TESTO DELLA PAGINA »

---

La crisi petrolifera, voluta dall'OPEC, provocò una brusca
impennata del costo delle materie prime e dell'inflazione, portando
di conseguenza ad una generalizzata applicazione di politiche monetarie
restrittive, con rincari massicci del costo del denaro ed effetti
dirompenti ed imprevedibili nel rapporto di cambio delle monete. Le
imprese si accorsero che una insufficiente attenzione finanziaria
ad alcuni problemi aziendali, essenzialmente legati alla gestione
del denaro, divenuto improvvisamente una risorsa rara e costosa, poteva
costituire la differenza decisiva tra utile e perdita di gestione.
Insieme ad altre importanti funzioni aziendali, quali la produzione,
la finanza d'impresa è stata sicuramente una delle aree dove
maggiormente si sono manifestate quelle che G. Galateri, amministratore
delegato dell'IFIL, ha definito "rivoluzioni efficenziali"
(6) e che hanno determinato l'uscita delle imprese industriali dal
tunnel della crisi nel quale erano state spinte dai difficili anni
'70. Ma non solo. Oggi, molte imprese hanno intuito l'importanza strategica
che può avere la finanza se utilizzata come strumento a supporto
delle ordinarie attività di acquisto e di vendita, entrando
in diretta concorrenza con i tradizionali operatori finanziari. La
disponibilità del bene, abbinata alla facilità di ottenere
il finanziamento, fa premio sul costo dello stesso (7). In obbedienza
a questo principio, per fare un esempio, la Fiat e l'Olivetti hanno
costituito apposite società di leasing, di factoring e di credito
al consumo, ottenendo il doppio risultato di immettere "cash
in the pipeline" per facilitare le vendite di beni durevoli e
di largo consumo, e di diversificare in funzione anticiclica la produzione
di Utili (8). Su un diverso versante, per fare un altro esempio, la
Pirelli e la Montedison hanno messo a punto strutture autonome di
tesoreria altamente sofisticate, che possono considerarsi delle vere
e proprie banche, operanti all'interno dei rispettivi gruppi industriali,
in quanto autonomamente in grado di intermediare flussi finanziari
fra le loro società controllate o di operare sui mercati monetari.

---

DATI DELL'ESERCIZIO »
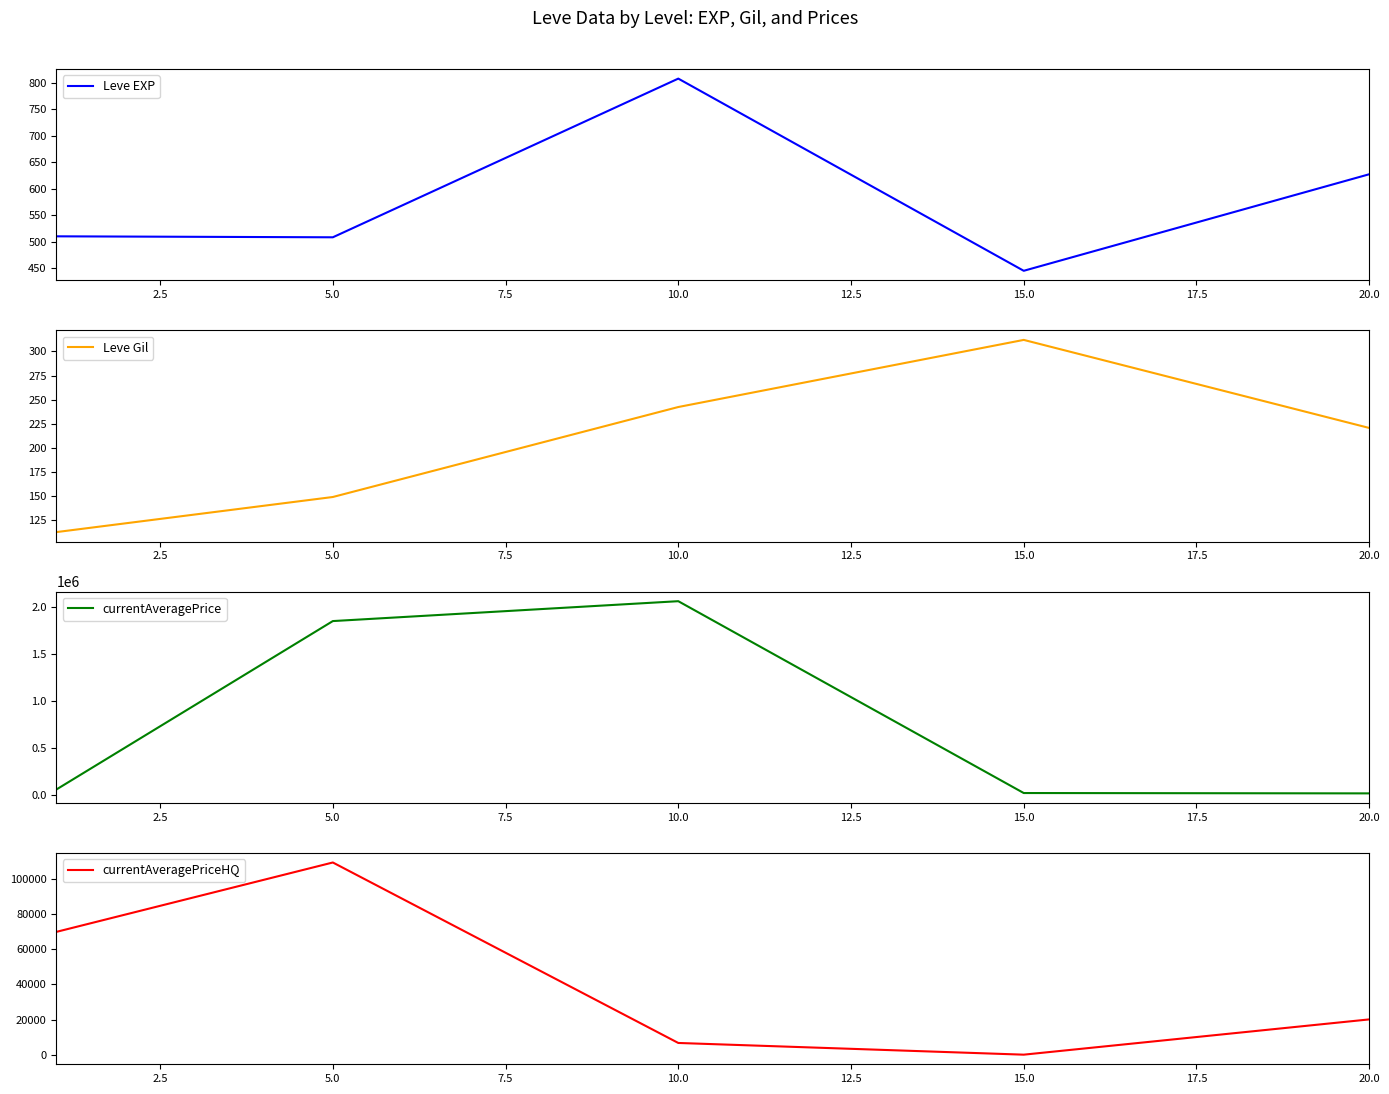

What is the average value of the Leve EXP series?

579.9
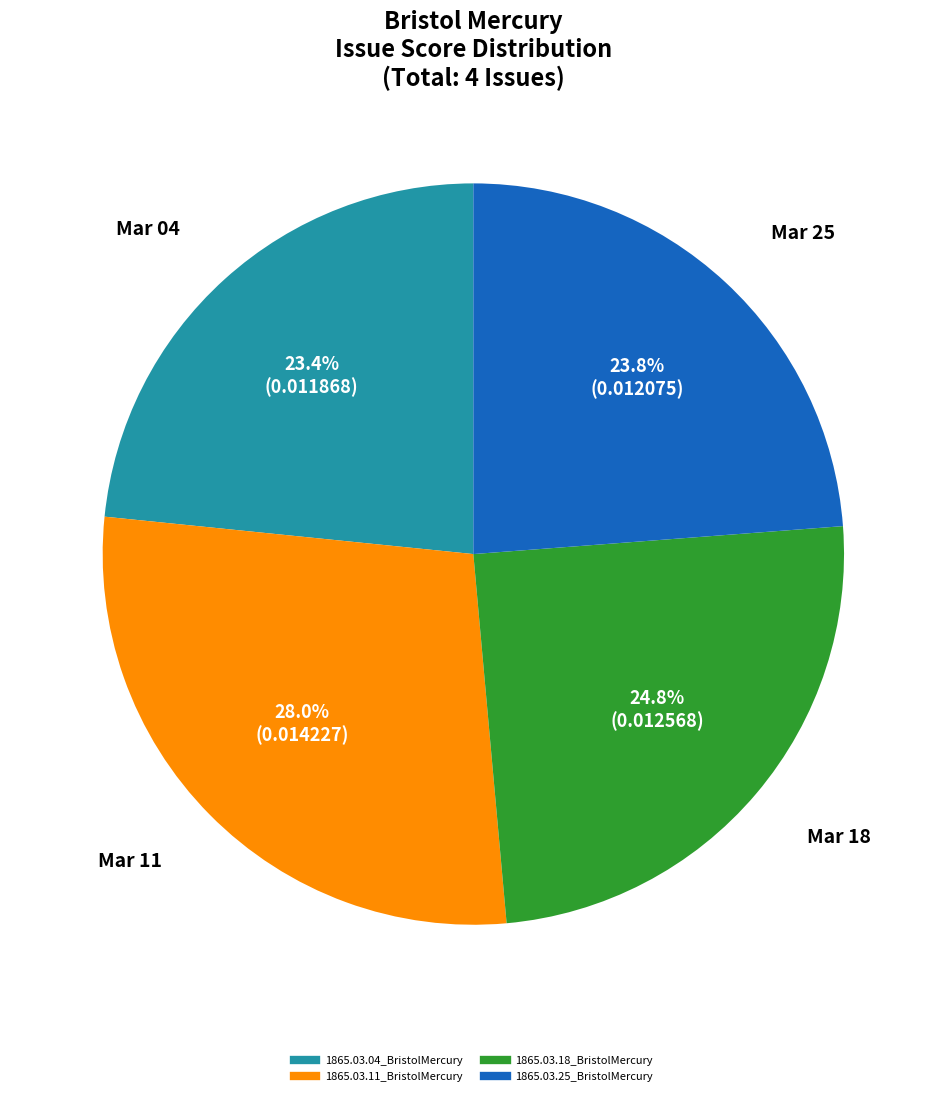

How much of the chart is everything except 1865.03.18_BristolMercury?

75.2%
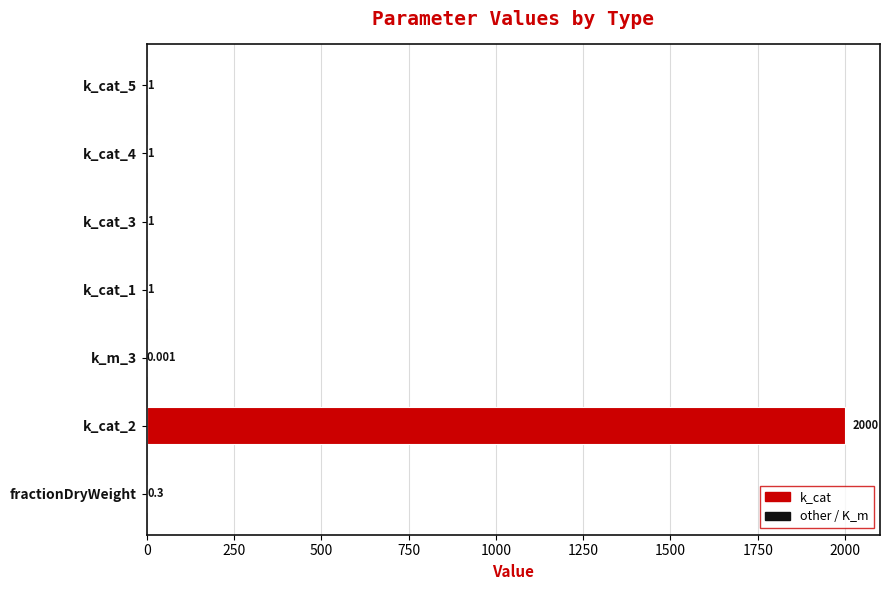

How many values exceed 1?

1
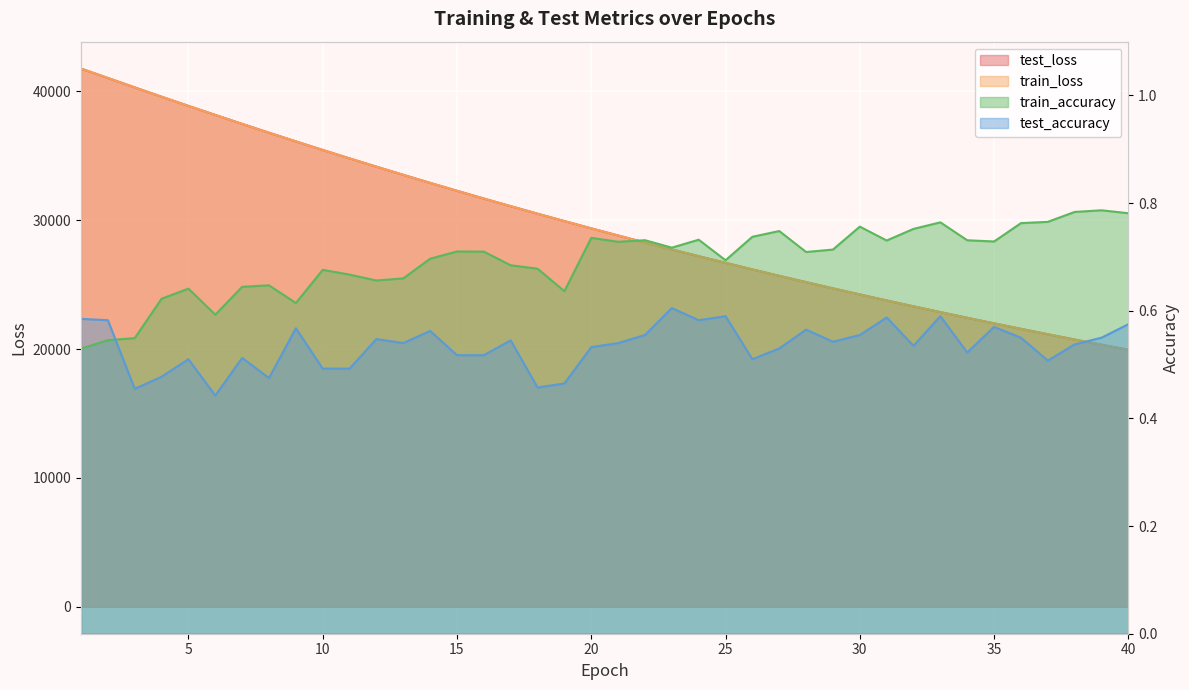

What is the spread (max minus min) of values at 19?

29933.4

---

ISTRUZIONI »
1. Riscrivi il testo sulla crisi petrolifera, tutto da "La crisi petrolifera, voluta" fino a "perdita di gestione.", sostituendo "denaro" con "capitale".
2. Trascrivi riga per riga tutti i record, senza cambiare nulla e lasciando fuori le immagini.

SOLUZIONI DELL'ESERCIZIO »
1.
La crisi petrolifera, voluta dall'OPEC, provocò una brusca
impennata del costo delle materie prime e dell'inflazione, portando
di conseguenza ad una generalizzata applicazione di politiche monetarie
restrittive, con rincari massicci del costo del capitale ed effetti
dirompenti ed imprevedibili nel rapporto di cambio delle monete. Le
imprese si accorsero che una insufficiente attenzione finanziaria
ad alcuni problemi aziendali, essenzialmente legati alla gestione
del capitale, divenuto improvvisamente una risorsa rara e costosa, poteva
costituire la differenza decisiva tra utile e perdita di gestione.

2.
What is the average value of the Leve EXP series?

579.9

How much of the chart is everything except 1865.03.18_BristolMercury?

75.2%

How many values exceed 1?

1

What is the spread (max minus min) of values at 19?

29933.4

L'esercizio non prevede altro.